Ten days after the NCI released the news of Bezwoda's fraudulent study, Aetna—at press time the nation's largest insurance company—announced that it would no longer cover HDC/SCR for women with breast cancer outside of clinical trials. Only about a thousand of the estimated 30,000 breast cancer patients who have undergone this experimental treatment in the past decade did so within a randomized trial, greatly slowing researchers' ability to study the treatment's safety and effectiveness.

Financial conflict of interest plays a major role here. According to an October 1999 article in the New York Times, the profit margin for HDC/SCR—which typically costs $100,000 to $200,000—is 15 percent.1 Response Oncology, a corporation of for-profit health centers, began offering the procedure in 1989 and netted $128 million in 1998, largely from transplants performed on women with breast cancer.

Although fraud has rarely been uncovered in breast cancer research, it is common enough in clinical trials that the NCI has established an Office of Scientific Integrity to review such misconduct. To protect the participants, it is extremely important that controls be instituted in research projects, particularly those with great financial implications.
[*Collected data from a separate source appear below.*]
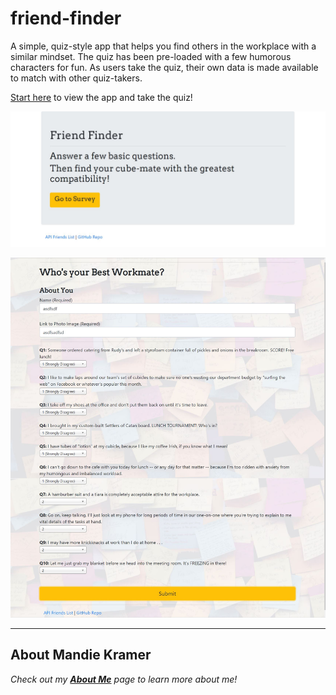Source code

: # friend-finder
A simple, quiz-style app that helps you find others in the workplace with a similar mindset. The quiz has been pre-loaded with a few humorous characters for fun. As users take the quiz, their own data is made available to match with other quiz-takers.

[Start here](https://hidden-taiga-29574.herokuapp.com/) to view the app and take the quiz!

[![start page](README_images/homepage.JPG)](https://hidden-taiga-29574.herokuapp.com/)

[![survey page](README_images/survey.JPG)](https://hidden-taiga-29574.herokuapp.com/survey)

----

## About Mandie Kramer
*Check out my [**About Me**](https://impunityjainne.github.io/Bootstrap-Portfolio/) page to learn more about me!*
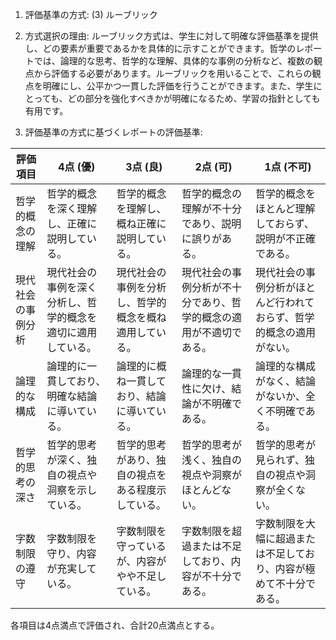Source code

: 1. 評価基準の方式: (3) ルーブリック

2. 方式選択の理由:
ルーブリック方式は、学生に対して明確な評価基準を提供し、どの要素が重要であるかを具体的に示すことができます。哲学のレポートでは、論理的な思考、哲学的な理解、具体的な事例の分析など、複数の観点から評価する必要があります。ルーブリックを用いることで、これらの観点を明確にし、公平かつ一貫した評価を行うことができます。また、学生にとっても、どの部分を強化すべきかが明確になるため、学習の指針としても有用です。

3. 評価基準の方式に基づくレポートの評価基準:

| 評価項目           | 4点 (優)                                                                 | 3点 (良)                                                               | 2点 (可)                                                               | 1点 (不可)                                                             |
|--------------------|---------------------------------------------------------------------------|------------------------------------------------------------------------|------------------------------------------------------------------------|------------------------------------------------------------------------|
| 哲学的概念の理解   | 哲学的概念を深く理解し、正確に説明している。                             | 哲学的概念を理解し、概ね正確に説明している。                           | 哲学的概念の理解が不十分であり、説明に誤りがある。                     | 哲学的概念をほとんど理解しておらず、説明が不正確である。               |
| 現代社会の事例分析 | 現代社会の事例を深く分析し、哲学的概念を適切に適用している。             | 現代社会の事例を分析し、哲学的概念を概ね適用している。                 | 現代社会の事例分析が不十分であり、哲学的概念の適用が不適切である。     | 現代社会の事例分析がほとんど行われておらず、哲学的概念の適用がない。   |
| 論理的な構成       | 論理的に一貫しており、明確な結論に導いている。                           | 論理的に概ね一貫しており、結論に導いている。                           | 論理的な一貫性に欠け、結論が不明確である。                             | 論理的な構成がなく、結論がないか、全く不明確である。                   |
| 哲学的思考の深さ   | 哲学的思考が深く、独自の視点や洞察を示している。                         | 哲学的思考があり、独自の視点をある程度示している。                     | 哲学的思考が浅く、独自の視点や洞察がほとんどない。                     | 哲学的思考が見られず、独自の視点や洞察が全くない。                     |
| 字数制限の遵守     | 字数制限を守り、内容が充実している。                                     | 字数制限を守っているが、内容がやや不足している。                       | 字数制限を超過または不足しており、内容が不十分である。                 | 字数制限を大幅に超過または不足しており、内容が極めて不十分である。     |

各項目は4点満点で評価され、合計20点満点とする。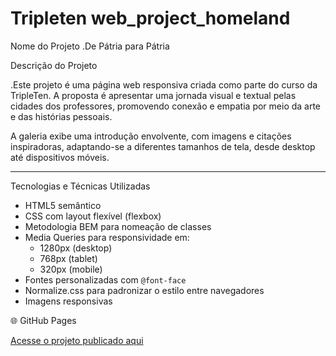 # Tripleten web_project_homeland

Nome do Projeto
.De Pátria para Pátria

Descrição do Projeto

.Este projeto é uma página web responsiva criada como parte do curso da TripleTen. A proposta é apresentar uma jornada visual e textual pelas cidades dos professores, promovendo conexão e empatia por meio da arte e das histórias pessoais.

A galeria exibe uma introdução envolvente, com imagens e citações inspiradoras, adaptando-se a diferentes tamanhos de tela, desde desktop até dispositivos móveis.

---

Tecnologias e Técnicas Utilizadas

- HTML5 semântico
- CSS com layout flexível (flexbox)
- Metodologia BEM para nomeação de classes
- Media Queries para responsividade em:
  - 1280px (desktop)
  - 768px (tablet)
  - 320px (mobile)
- Fontes personalizadas com `@font-face`
- Normalize.css para padronizar o estilo entre navegadores
- Imagens responsivas

🌐 GitHub Pages

[Acesse o projeto publicado aqui](https://SEU_USUARIO.github.io/nome-do-projeto)
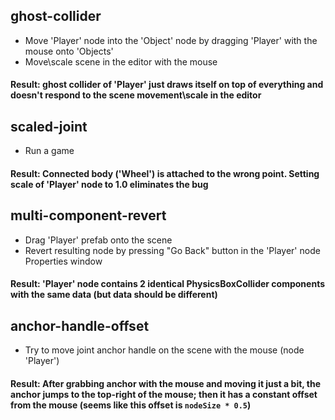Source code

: ## ghost-collider
* Move 'Player' node into the 'Object' node by dragging 'Player' with the mouse onto 'Objects'
* Move\scale scene in the editor with the mouse
#### Result: ghost collider of 'Player' just draws itself on top of everything and doesn't respond to the scene movement\scale in the editor

## scaled-joint
* Run a game
#### Result: Connected body ('Wheel') is attached to the wrong point. Setting scale of 'Player' node to 1.0 eliminates the bug

## multi-component-revert
* Drag 'Player' prefab onto the scene
* Revert resulting node by pressing "Go Back" button in the 'Player' node Properties window

#### Result: 'Player' node contains 2 identical PhysicsBoxCollider components with the same data (but data should be different)

## anchor-handle-offset
* Try to move joint anchor handle on the scene with the mouse (node 'Player')

#### Result: After grabbing anchor with the mouse and moving it just a bit, the anchor jumps to the top-right of the mouse; then it has a constant offset from the mouse (seems like this offset is `nodeSize * 0.5`) 
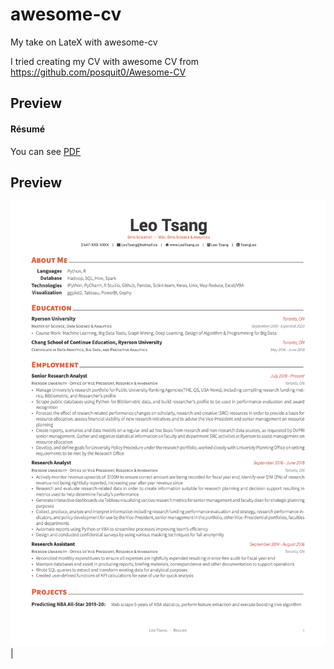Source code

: # awesome-cv
My take on LateX with awesome-cv

I tried creating my CV with awesome CV from https://github.com/posquit0/Awesome-CV

## Preview

#### Résumé

You can see [PDF](https://github.com/Leo-Tsang/awesome-cv/blob/master/LEO_RESUME.pdf)

## Preview
[![Résumé](https://github.com/Leo-Tsang/awesome-cv/blob/master/LEO_RESUME.png)](https://github.com/Leo-Tsang/awesome-cv/blob/master/LEO_RESUME.pdf) |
Despite the discouraging evidence on the procedure that has been mounting for more than four years, representatives of the NCI and the oncology community continue to hold out promise for variations on HDC. Desperate for therapies for advanced breast cancer, medical researchers are reluctant to abandon highly toxic treatments and may continue to come up with new formulations. BCA emphasizes the need to turn our attention and considerable resources to finding less toxic means to treat breast cancer at every stage. The one beneficial outcome of this saga may be the acknowledgment that experimental treatment must be assumed to be experimental until sound, ample evidence is reviewed and presented. For years BCA has encouraged women with breast cancer who are considering HDC to undertake the treatment only through participation in randomized trials.

We urge insurers to provide coverage to women in clinical trials. If insurance coverage for HDC had been available to women only under these conditions, we would have had these results years ago, and thousands of women would have been spared this harsh and ineffective treatment.

1 Kolata, Gina, and Eichenwald, Kurt, "Health Business Thrives on Unproven Treatment, Leaving Science Behind," New York Times, October 3, 1999.